(WORK ITEM) Please return all lines from the records below that include the string "tissue".

(SUPPLIED MATERIAL)

===

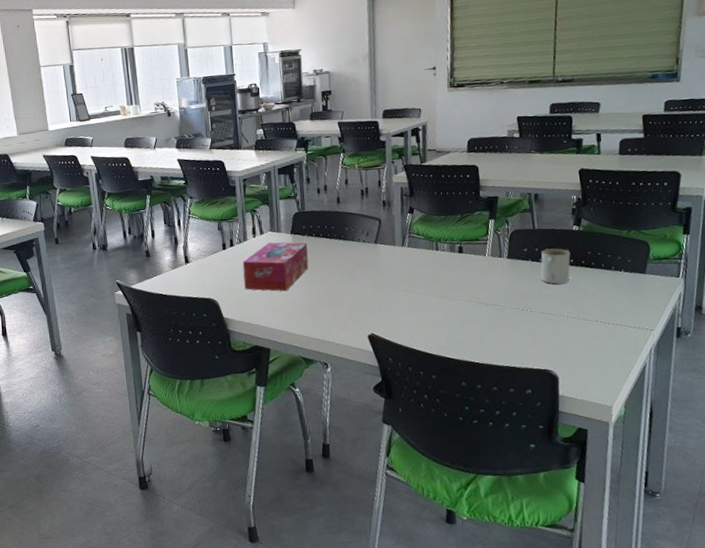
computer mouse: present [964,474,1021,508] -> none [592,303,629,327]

===

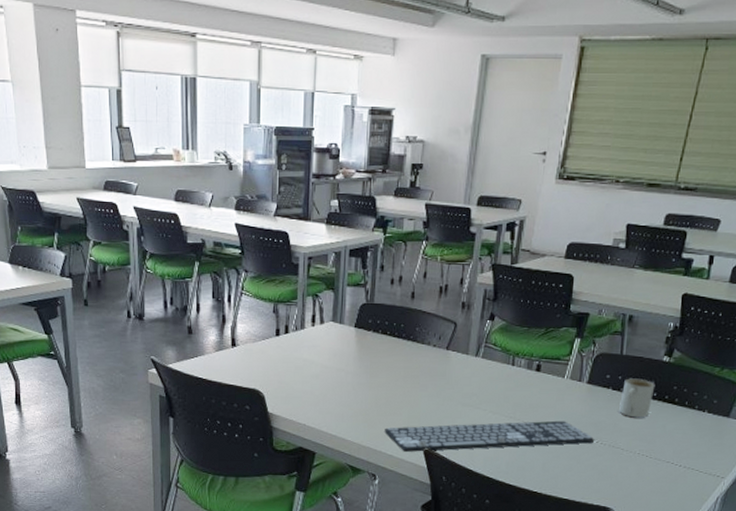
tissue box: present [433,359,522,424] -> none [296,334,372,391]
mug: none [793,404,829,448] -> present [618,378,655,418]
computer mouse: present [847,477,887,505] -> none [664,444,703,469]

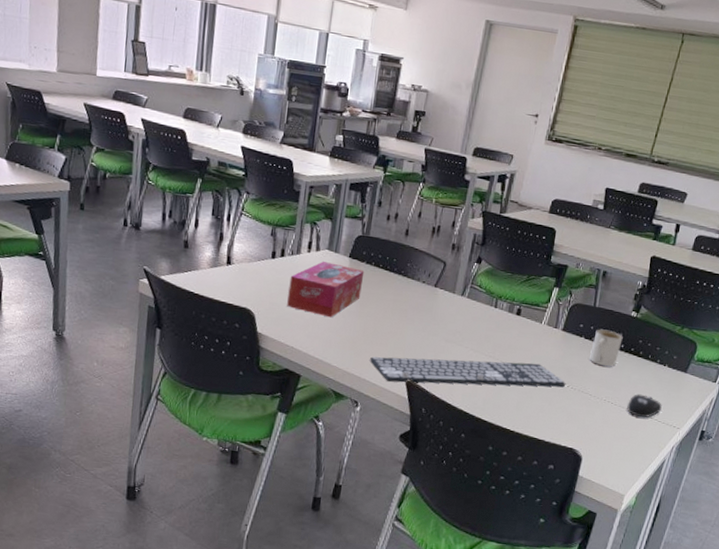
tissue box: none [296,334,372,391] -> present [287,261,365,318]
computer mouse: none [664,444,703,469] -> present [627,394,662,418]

===

(ANSWER FOR THIS EXERCISE)
tissue box: present [433,359,522,424] -> none [296,334,372,391]
tissue box: none [296,334,372,391] -> present [287,261,365,318]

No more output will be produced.